= Theophilos Erotikos (10th century) =

Byzantine scholar and official

Theophilos Erotikos (Θεόφιλος Ἐρωτικός, ) was a 10th-century Byzantine jurist and official.

== Life ==
His origin and family are unknown, except that he was a relative by marriage of a certain patrikios Nikephoros, who was appointed by Constantine VII (r. 945–959) as teacher of geometry at the University of Constantinople. He is first mentioned in 945 as the Eparch of Constantinople, having evidently occupied the office already under Romanos I Lekapenos (r. 920–944).

In the aftermath of an earthquake in 945/6 he was charged with caring for the citizens whose homes were destroyed, but his officials, especially a certain Zonaras, wasted the allocated funds. Nevertheless, soon after (before March 947), he was promoted successively to the senior legal office of quaestor and the rank of patrikios. He was generally recognized as an excellent jurist and administrator.

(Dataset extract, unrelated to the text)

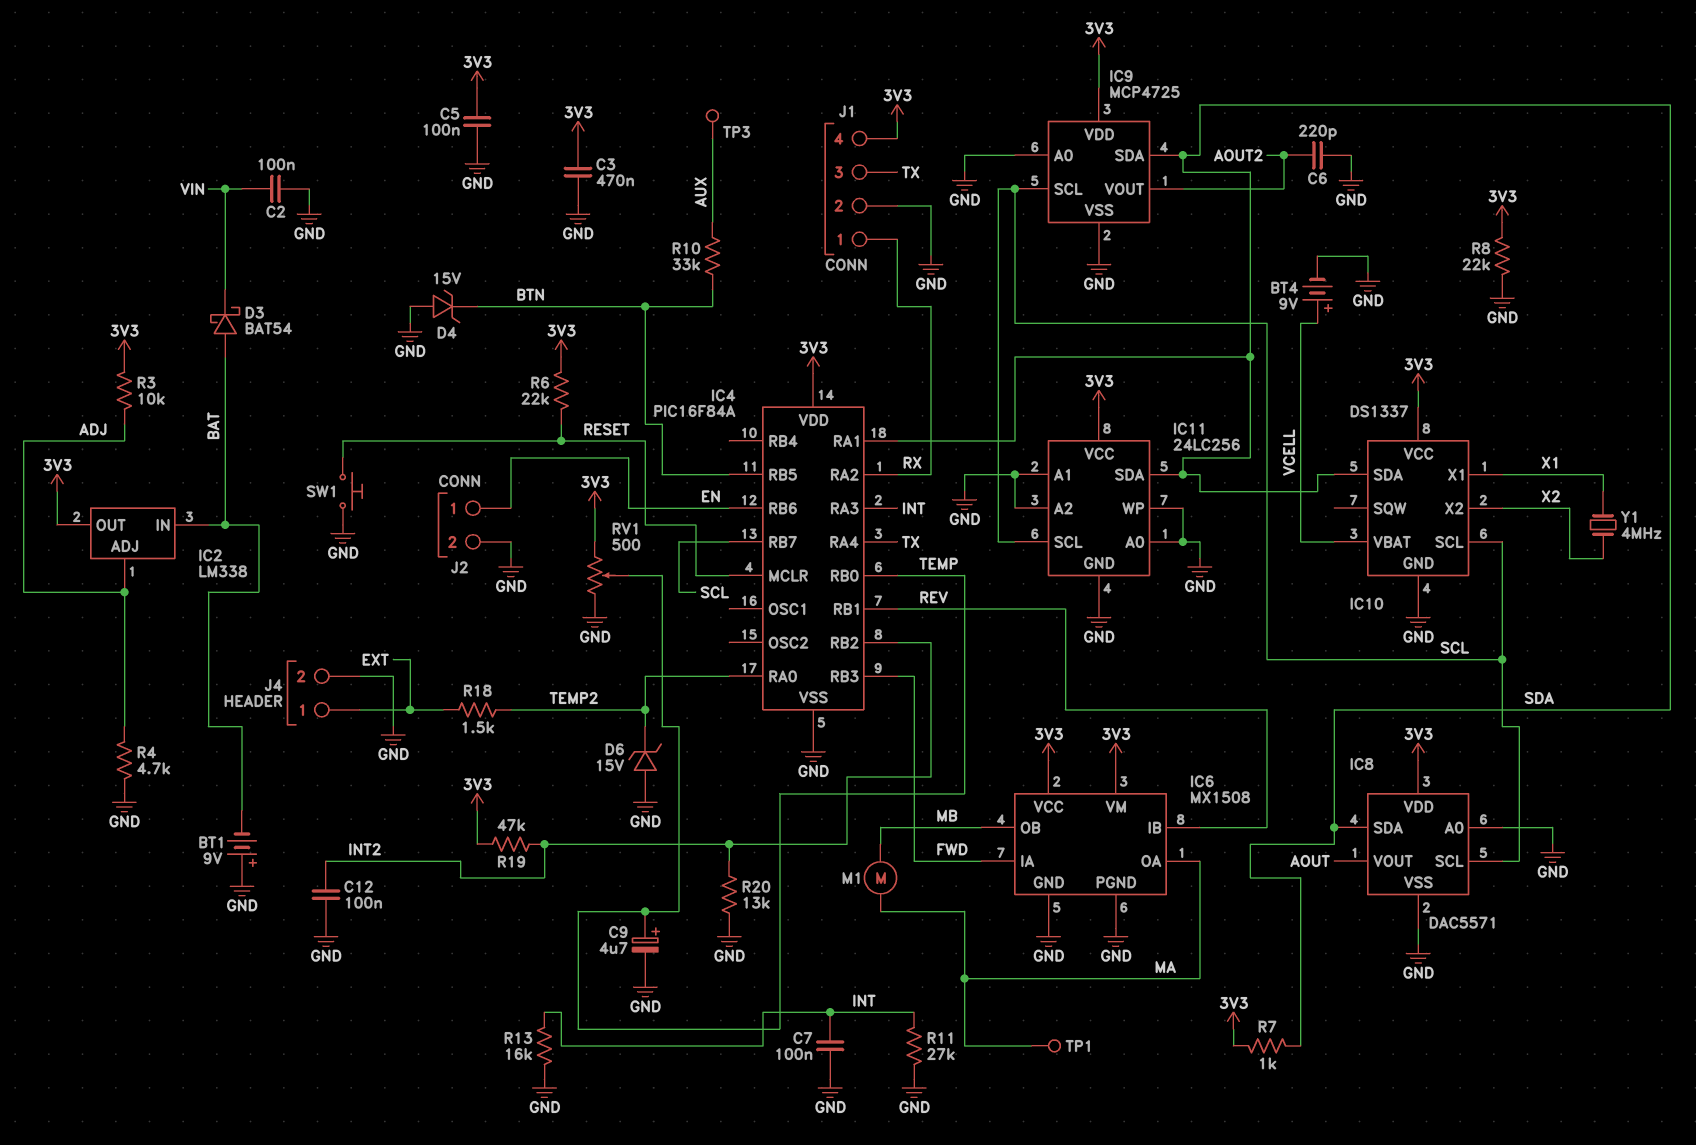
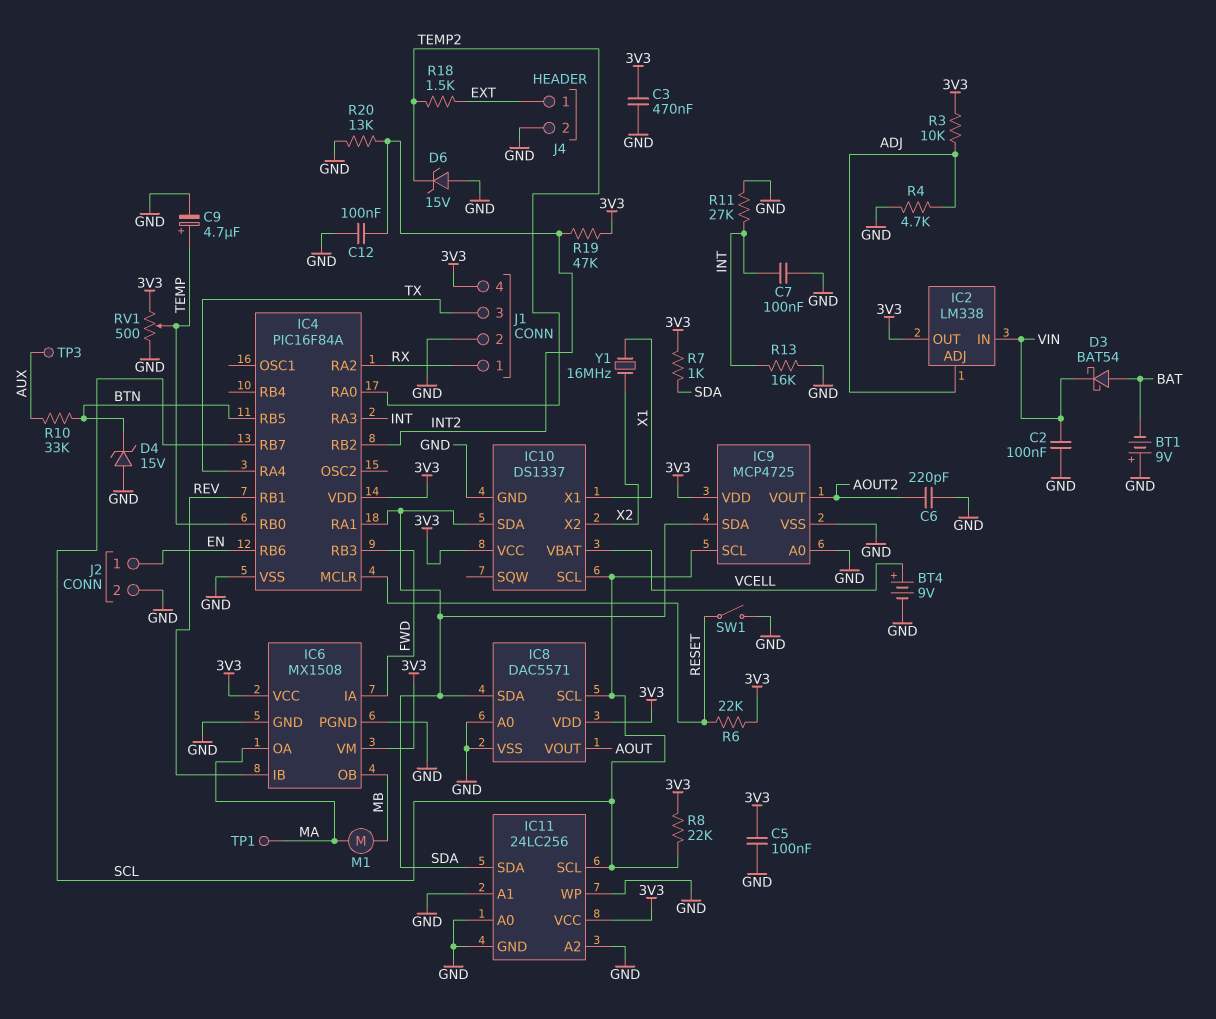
IC2 pin IN: BAT -> VIN
R8: 22k (3V3, GND) -> 22k (3V3, SCL)
SW1: button (GND, RESET) -> switch (GND, RESET)
Y1: 4MHz (X1, X2) -> 16MHz (X1, X2)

As quaestor, he was possibly the successor of the magistros Kosmas.

The date of his death is unknown, however he is mentioned as being dead in a law of 961. He was succeeded in his office as quaestor by Theodore Dekapolites. He was a paternal ancestor of Theophilos Erotikos and may have been a maternal ancestor of Manuel Erotikos Komnenos, founder of the Komnenian dynasty.